In my last post, I described the rise of various visionary economic thinkers who viewed the economy as a whole system in contrast to the limited money-based view.
The money economy is global. It allows for trade and the movement of manufactured goods across political boundaries, and money can move around the world at electronic speed. It supports scale and efficiency and has made the accumulation of wealth a bedfellow of unparalleled poverty. Much of that wealth is a result of enclosing and owning natural resources and newer technological infrastructure that could more rightly be considered in the commons. It was this disparity and the injustice that accompanies it which led Henry George to seek a remedy. It is not hard to see both the genius and shadows of the money economy; many of us benefit and suffer from it. It has, unfortunately, pervaded all aspects of economic life to the exclusion of other ways of being economic.
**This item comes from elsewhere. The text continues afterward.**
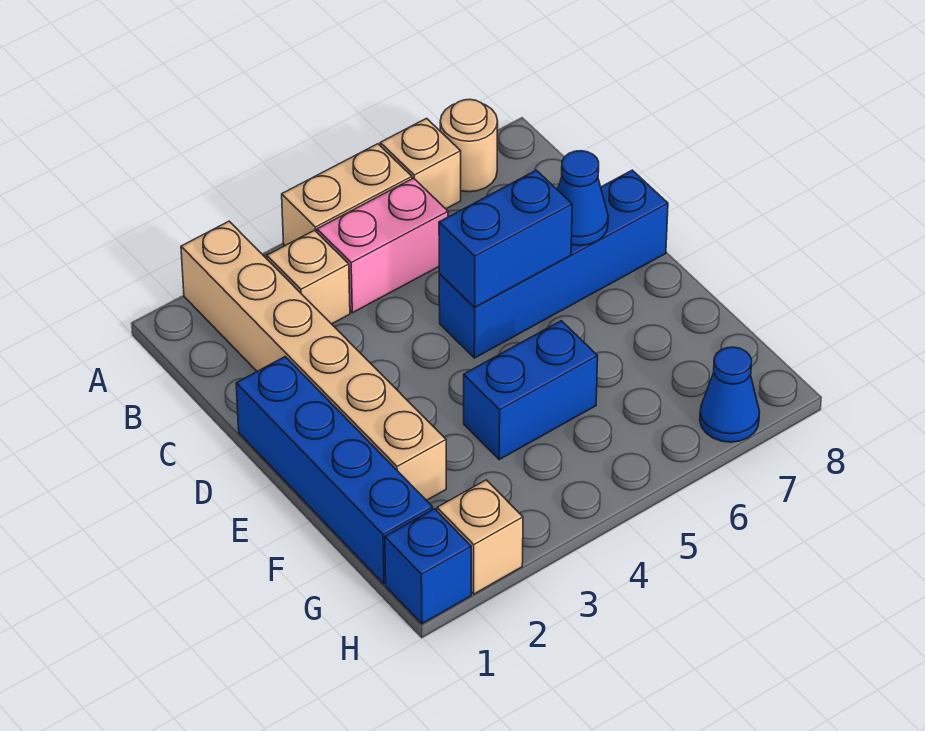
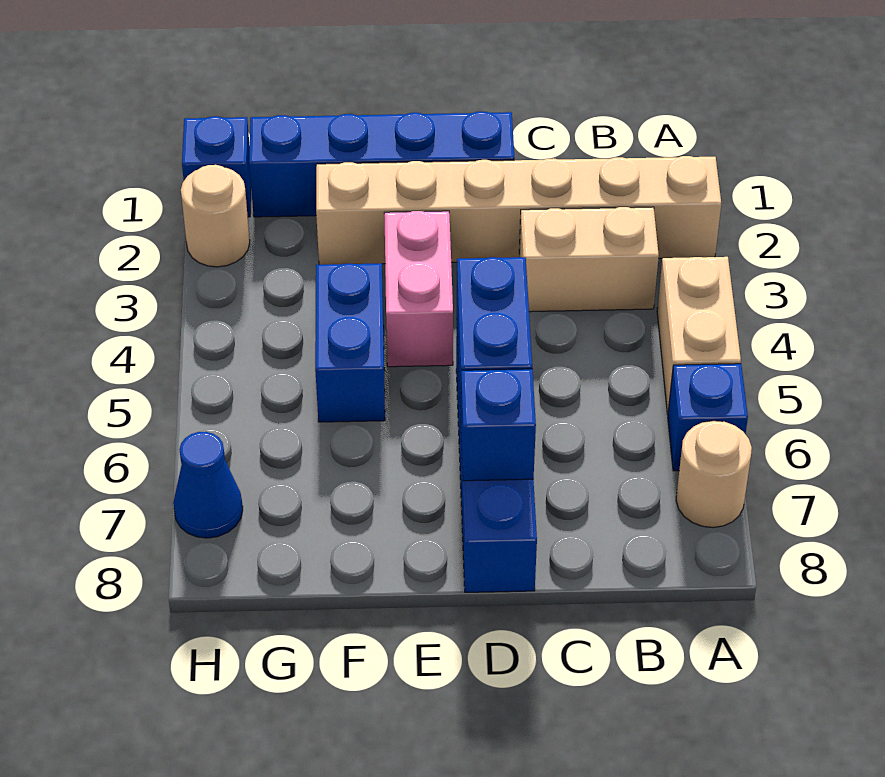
tan brick A6 level 1 -> blue brick A6 level 1
tan brick B3 level 1 -> tan brick B3:C3 level 1
pink brick B4:B5 level 1 -> pink brick E3:E4 level 1
blue cone D7 level 2 -> blue brick D7 level 2
tan brick H2 level 1 -> tan round brick H2 level 1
A land-based economy is by definition rooted in place, animated by its inhabitants, and conditioned by the natural resources that make up the span of its geography, however that is defined—one day’s horse ride, river or mountain boundaries. Agriculture, for example, cannot be anything other than land based. In many ways, I would venture that most economies prior to the modern era and certainly prior to the ascent of the money economy worked that way. Such an economy understands and depends upon a social ethos in order to function, and every community member is valued though each has different capacities. In its ideal, it is a kind of gift economy. The Sarvodaya Movement in Sri Lanka founded by Dr. A.T. Ariyaratne is a living example. There are now some 15,000 villages practicing economic self-reliance based upon the land. Everyone is cared for, and everyone has meaningful work to contribute to the community regardless of age. They never talk about full employment as we do in Western culture. Instead they speak of full engagement. The beauty of such an economy is that the quality of community life is lifted and with it each individual. While a land-based economy may not generate such enormous wealth for individuals, it is, as in the case of Sarvodaya villages, more likely to foster a more fair economy that produces sufficiency. Of course, the risk involved in working this way is a shadow, a closed community that oppresses the life of the individual.
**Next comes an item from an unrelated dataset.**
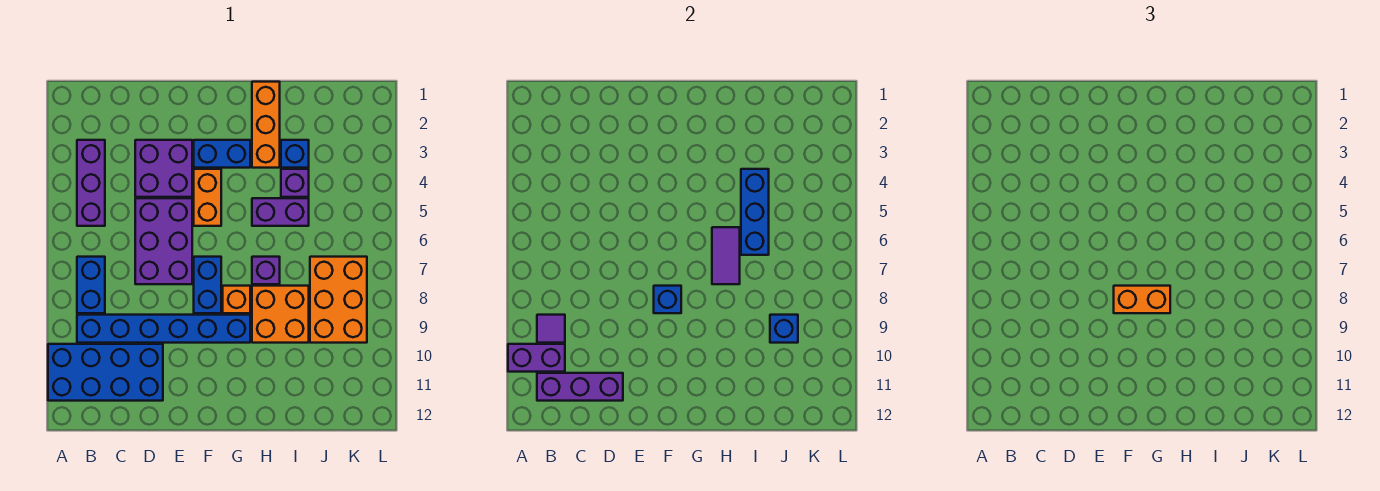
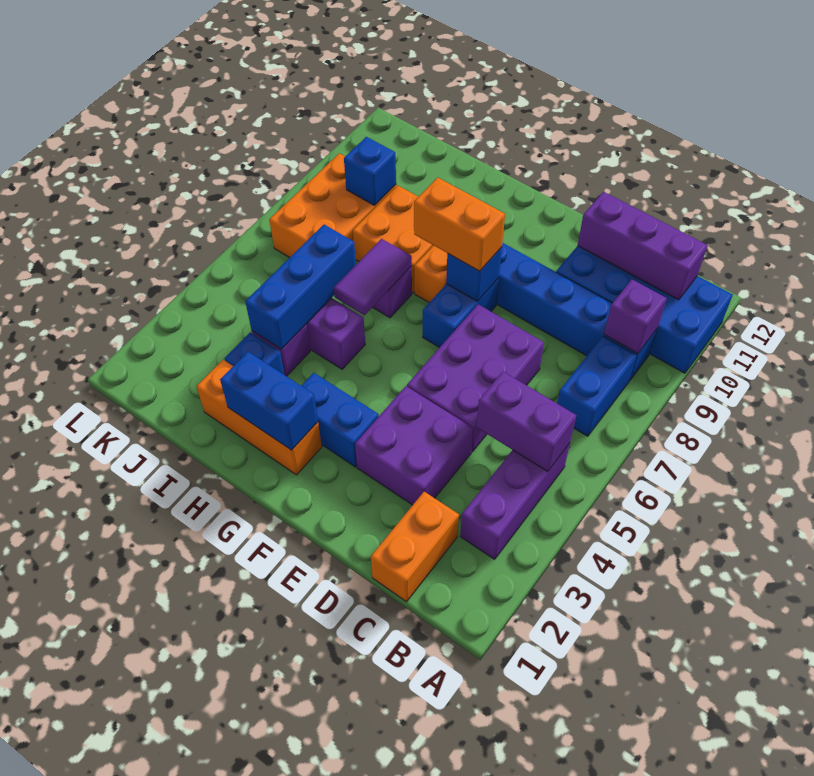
purple brick A10:B10 level 2 -> purple brick B5:C5 level 2
purple tile B9 level 2 -> purple brick B9 level 2
orange brick F4:F5 level 1 -> orange brick C1:C2 level 1
none -> blue brick G2:H2 level 2
orange brick H1:H3 level 1 -> orange brick G2:I2 level 1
An example of the transformation of a land-based economy to a money-based one might help illustrate the distinction between the two. In Indonesia, prior to its independence following World War II, village life was very strong. The staple food crop was an indigenous variety of red rice, which provided a wide range of nutrients and supported people’s wellbeing; there was little disease or starvation. Following upon independence, the new government wished to participate in the emerging global economy and essentially directed rice growers to cultivate white rice that could be exported to hungry markets. The government provided the necessary subsidies and support. Shortly thereafter, with a shortage of red rice for nutrition and white rice transported out of the community to the marketplace, there was a rise in disease, malnutrition, and poverty. At the same time, wealth accrued to those who controlled the marketplace, who did not live in the villages, but rather in the ports and centers of capital. This portrayal is oversimplified to make the point, but the facts remain and the circumstances are nonetheless true—and, sadly, it is not an isolated case.
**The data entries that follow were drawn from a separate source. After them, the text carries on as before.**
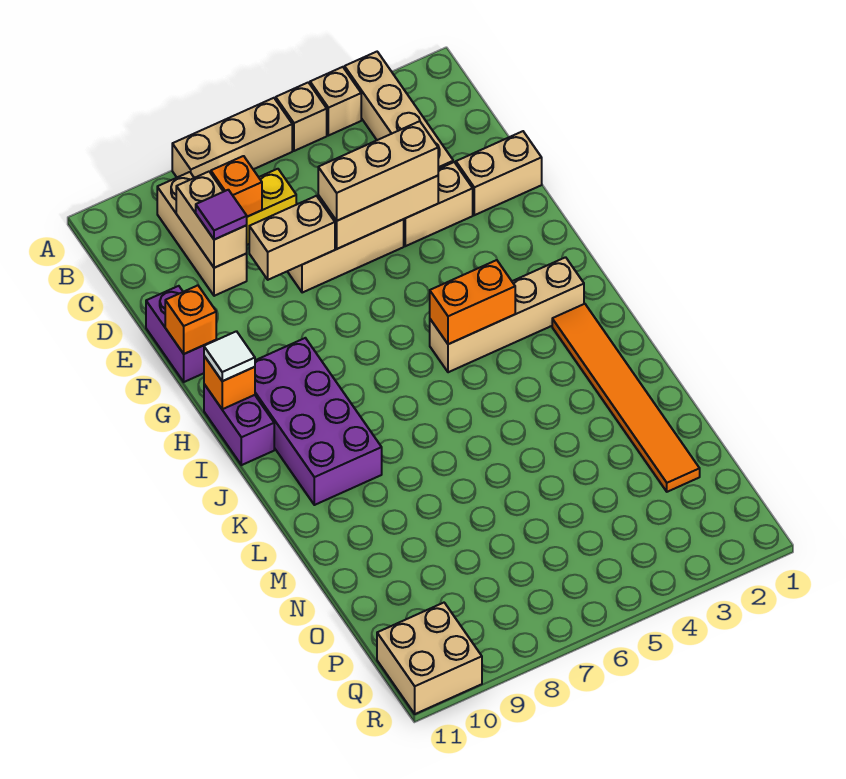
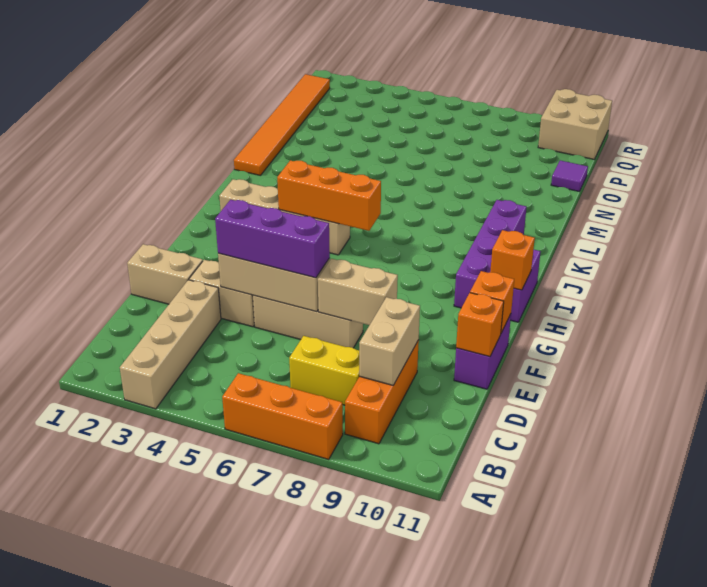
tan brick A4 level 1 -> none
tan brick A5 level 1 -> none
tan brick A6:A8 level 1 -> orange brick A6:A8 level 1
tan brick B9:D9 level 1 -> orange brick B9:D9 level 1
orange brick C8 level 2 -> orange brick E11 level 2
purple tile D9 level 3 -> purple tile O11 level 1
tan brick E4:E6 level 3 -> purple brick E4:E6 level 3
purple brick H9:K10 level 1 -> purple brick H10:K10 level 1
white tile H11 level 3 -> none
orange brick I4:I5 level 2 -> orange brick I4:I6 level 2
orange tile J2:O2 level 1 -> orange tile L1:Q1 level 1

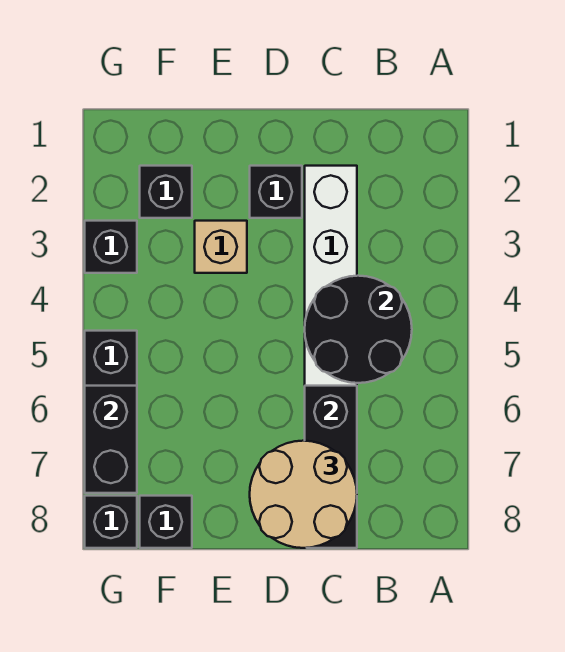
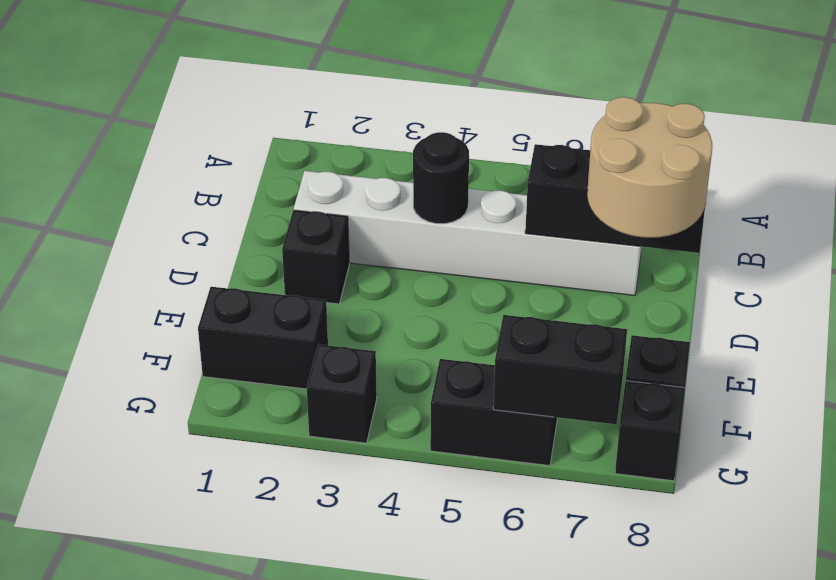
black round brick B4:C5 level 2 -> black round brick C4 level 2
tan brick E3 level 1 -> none
black brick F2 level 1 -> black brick F1:F2 level 1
In the land economy, people are connected to the food they eat, the people that grow it, and the soil in which it is grown. Land based enterprise might include food processing, crafts and manufacture from regional materials, localized energy production through wind or solar, and the list I am sure can be much longer. The point here is that the economy emerges from working on the land. This framework does not in any way limit exchange between communities because the exchange remains between people who have their own connection to the land. Because the land held in common is a source of production, and not economic in and of itself, the land economy is much less likely to have externalized costs. And, there will be more ecological consciousness as the community has to live with the consequences of its own activities. In a land economy, transparency means that a product can be traced to its sources and makers.
On the other hand, the money economy makes it possible to manufacture on a scale and with efficiency not possible at a regional level. It would be absurd, for example, to think that each region has to make its own mass transportation vehicles. One question would be whether externalized costs and other less visible human and environmental consequences of manufacturing can be accounted and paid for, and mitigated in a restorative manner.
John Bloom is Senior Director, Organizational Culture at RSF Social Finance.